Les graves événements qui frappent notre pays et endeuillent notre peuple innocent, sont un test de crédibilité pour l'ONU. Le peuple congolais ne peut accepter indéfiniment de faire les frais des problèmes d'autres pays et d'autres peuples. Il serait naïf de croire qu'il consente à vivre sous la botte de ceux qui, avec un cynisme diabolique, empêche la vaccination d'enfants innocents, brûlent vifs des vieillards et des handicapés et abattent de sang froid quiconque leur oppose un brin de dignité. A cette culture de la barbarie sans nom et de la déshumanisation radicale, étrangère à notre peuple et manifestement cautionnée par la communauté internationale, le peuple congolais oppose un non catégorique, résolu et définitif. L'hospitalité des congolais à l'égard des ressortissants de certains pays voisins est payée aujourd'hui par l'agression, les massacres, les viols, les pillages et l'arrogance. L'ONU va-t-elle aussi mal récompenser le peuple congolais de sa confiance dans cette institution? L'histoire le dira. En prenant partie, ouvertement ou non, pour des régimes ethnocratiques, militaristes, hégémonistes et tyranniques, la communauté internationale fait un pari dangereux et hypothèque gravement la paix en Afrique. L'arrogance de nos agresseurs, leurs exactions et leurs atrocités ont ressoudé notre peuple et lui ont fait prendre conscience du danger mortel qu'il court.

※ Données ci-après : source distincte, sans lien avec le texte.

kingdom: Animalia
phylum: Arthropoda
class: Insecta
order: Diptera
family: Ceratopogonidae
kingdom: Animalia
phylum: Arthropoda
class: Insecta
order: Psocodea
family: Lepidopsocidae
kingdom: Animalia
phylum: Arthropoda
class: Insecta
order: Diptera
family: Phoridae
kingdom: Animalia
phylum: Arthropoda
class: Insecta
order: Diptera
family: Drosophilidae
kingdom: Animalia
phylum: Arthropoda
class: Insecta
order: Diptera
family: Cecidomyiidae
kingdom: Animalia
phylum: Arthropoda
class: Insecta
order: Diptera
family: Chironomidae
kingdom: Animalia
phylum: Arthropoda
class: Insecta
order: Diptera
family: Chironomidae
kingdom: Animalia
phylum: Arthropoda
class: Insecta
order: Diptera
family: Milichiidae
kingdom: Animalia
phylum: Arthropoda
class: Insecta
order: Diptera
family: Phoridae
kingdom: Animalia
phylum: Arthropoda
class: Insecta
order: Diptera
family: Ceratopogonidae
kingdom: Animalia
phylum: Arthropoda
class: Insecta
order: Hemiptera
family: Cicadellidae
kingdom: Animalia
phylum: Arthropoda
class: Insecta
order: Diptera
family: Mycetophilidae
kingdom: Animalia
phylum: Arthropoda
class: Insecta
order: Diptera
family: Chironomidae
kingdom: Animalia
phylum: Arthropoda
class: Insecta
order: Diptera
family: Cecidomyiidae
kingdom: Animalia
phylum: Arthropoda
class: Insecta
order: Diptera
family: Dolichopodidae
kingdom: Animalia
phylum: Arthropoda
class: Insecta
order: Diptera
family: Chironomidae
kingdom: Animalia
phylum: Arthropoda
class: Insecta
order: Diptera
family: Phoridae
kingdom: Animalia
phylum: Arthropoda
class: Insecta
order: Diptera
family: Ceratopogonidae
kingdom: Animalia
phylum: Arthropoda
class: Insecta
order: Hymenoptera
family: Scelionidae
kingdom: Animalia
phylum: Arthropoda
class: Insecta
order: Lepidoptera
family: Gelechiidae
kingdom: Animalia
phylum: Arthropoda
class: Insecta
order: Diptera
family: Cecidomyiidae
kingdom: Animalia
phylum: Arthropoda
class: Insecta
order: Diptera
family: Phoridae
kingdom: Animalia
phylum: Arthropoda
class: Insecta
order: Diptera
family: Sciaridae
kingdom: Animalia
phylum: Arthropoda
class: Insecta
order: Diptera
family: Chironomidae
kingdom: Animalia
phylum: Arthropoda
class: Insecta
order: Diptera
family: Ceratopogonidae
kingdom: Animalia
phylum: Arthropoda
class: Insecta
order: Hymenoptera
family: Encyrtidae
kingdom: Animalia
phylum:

Ceux qui misaient sur sa faiblesse ont été désillusionnés à Kinshasa en août et septembre 1998. Cette résistance-là, que beaucoup de peuples connaissent pour l'avoir pratiquée, est une leçon à retenir par les partisans de la paix dans la région des Grands Lacs. Le peuple congolais se bat et se battra toujours pour sa liberté et sa dignité. S'il veut la sécurité commune, il refuse la sujétion… S'il désire la solidarité avec d'autres peuples, il refuse l'asservissement. La faiblesse actuelle du Congo n'est que le reflet du réveil claudiquant d'une nation affaiblie par plus de 32 ans de gabegie, de prédation, d'incurie et de corruption généralisée. Lorsque ce géant se remettra pleinement debout, à l'image de l'élan pris le 17 mai 1999, l'agression rwando-ougandaise subira, à n'en point douter, un juste retour de choses réparateur, à la mesure de la témérité de cette agression. Des milliers de congolais ulcérés par la trahison de certains voisins et déçus par les atermoiements de la communauté internationale, ne voient plus qu'un sens à leur vie: verser jusqu'à la dernière goutte de leur sang pour que le Congo garde son intégrité historique et s'attelle à assurer la prospérité de ses enfants. Ce combat-là est sacré et comme d'autres peuples menacés, les congolais le mènent et le mèneront. Et quels que soient la durée et les sacrifices, ils l'emporteront.